Publicly traded master limited partnerships (MLP) have had a rough run since last July despite generally strong fundamental performances. If history is any guide, this marks an outstanding buying opportunity for the group.

For those unfamiliar with these securities, MLPs aren’t corporations but partnerships that trade on the major exchanges just like any other stock. You can purchase MLPs through your broker and will pay normal commissions just as if you were buying IBM or GE; more than three-quarters, in fact, trade on the New York Stock Exchange (nyse).

However, there are some key differences between MLPs and corporations. Chief among those are that MLPs pay no corporate-level taxation. Instead, these companies pass through the majority of their income to unitholders--MLP parlance for shareholders--as regular quarterly distributions.

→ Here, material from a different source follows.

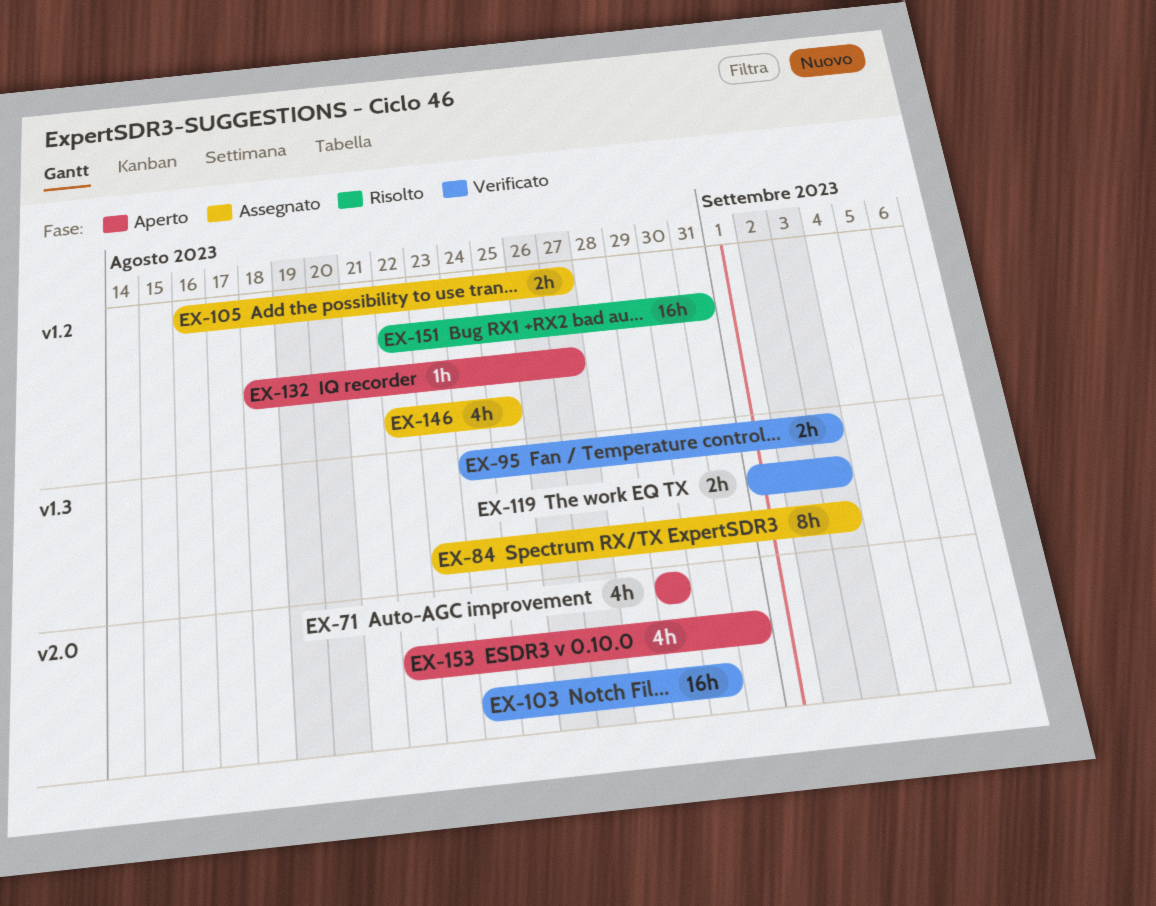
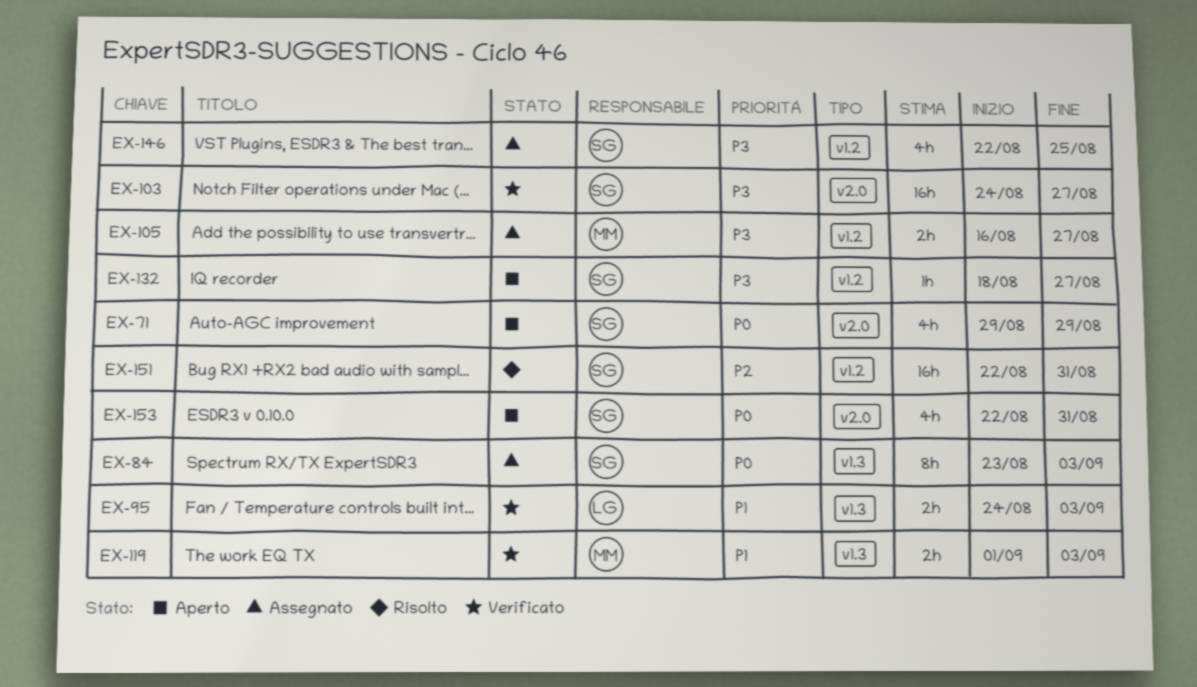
EX-103, due: Aug 30 -> Aug 27

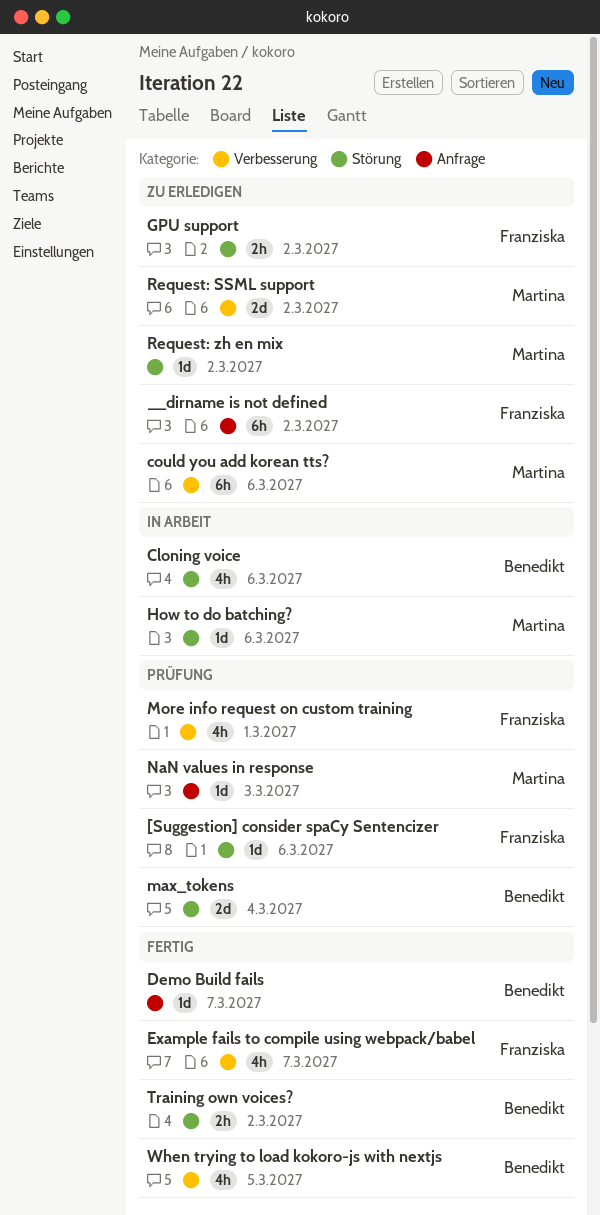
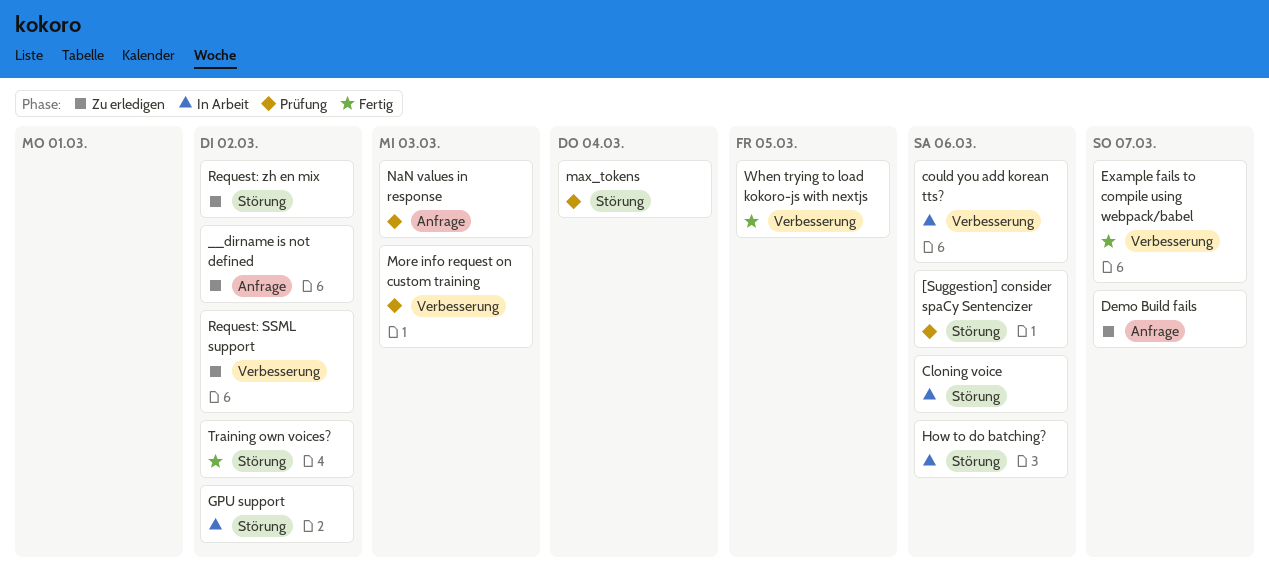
could you add korean tts?, status: Zu erledigen -> In Arbeit
Demo Build fails, status: Fertig -> Zu erledigen
GPU support, status: Zu erledigen -> In Arbeit
More info request on custom training, due: Mar 1 -> Mar 3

These distributions aren't taxed as dividends but are extremely tax-advantaged. In most cases, MLP holders won’t have to pay tax on 70 to 90 percent of the distributions received until they sell their units. This allows significant tax deferral advantages.

Most US-traded MLPs focus on the energy business. The vast majority are involved in what are called midstream operations. This generally means owning energy infrastructure assets such as pipelines, oil and gas storage facilities and natural gas processing plants. Some MLPs have branched out into other energy-related businesses, such as owning tankers, leasing capacity on production platforms and even actually producing oil and natural gas.

The common thread linking most of these infrastructure businesses is that they’re extraordinarily steady and cash generative. For example, companies that own pipelines aren’t paid based on the value of oil or gas traveling through their pipes; instead, pipeline operators receive a fee linked to the volume of gas transported. In many cases, fees are partly or fully guaranteed under long-term contracts. In other words, once a pipeline is built, the owner can expect to receive regular, reliable cash fees with limited need for ongoing maintenance spending.

Because partnerships pay no corporate level tax, most of that cash finds its way into unitholders’ pockets. The average partnership in the industry benchmark Alerian MLP Index pays a yield of more than 7 percent; some pay yields of 13 percent or more. Even better, MLPs have a long history of increasing their distributions over time. In short, MLPs offer high, growing income.